Albert Florence sits at home last October in Bordentown, N.J., with his attorney, Susan Chana Lask. In a 5-4 decision Monday, the Supreme Court ruled against Florence, who faced strip searches in two county jails following his arrest.
It shouldn’t be much of a surprise that U.S. Supreme Court justices voted along party lines when approving, on a 5-4 vote, the expansion of strip-searching guidelines to include anyone who’s been arrested for any offense and is en route to jail. —KA
The New York Times:
Justice Anthony M. Kennedy, joined by the court’s conservative wing, wrote that courts are in no position to second-guess the judgments of correctional officials who must consider not only the possibility of smuggled weapons and drugs but also public health and information about gang affiliations.

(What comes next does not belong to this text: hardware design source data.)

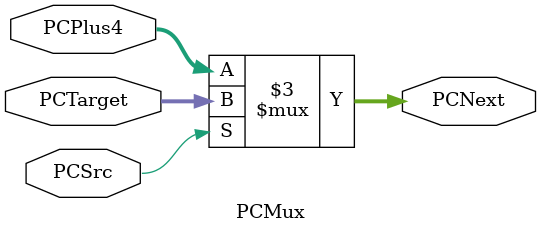
<source format=sv>
module PCMux (
	input logic [31:0] PCPlus4,
	input logic [31:0] PCTarget,
	input logic PCSrc,

	output logic [31: 0] PCNext
);

always_comb begin
	if (PCSrc) 
		PCNext = PCTarget;	
	else
		PCNext = PCPlus4;	
end

endmodule
	
</source>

... The federal courts of appeal were divided over whether blanket policies requiring jailhouse strip-searches of people arrested for minor offenses violate the Fourth Amendment, which bars unreasonable searches. At least seven had ruled that such searches were proper only if there was a reasonable suspicion that the arrested person had weapons or contraband.
Justice Kennedy said the most relevant precedent was Bell v. Wolfish, which was decided by a 5-to-4 vote in 1979. It allowed strip-searches of people held at the Metropolitan Correctional Center in New York after “contact visits” with outsiders.
As in the Bell case, Justice Kennedy wrote, “the undoubted security imperatives involved in jail supervision override the assertion that some detainees must be exempt from the more invasive search procedures at issue absent reasonable suspicion of a concealed weapon or other contraband.”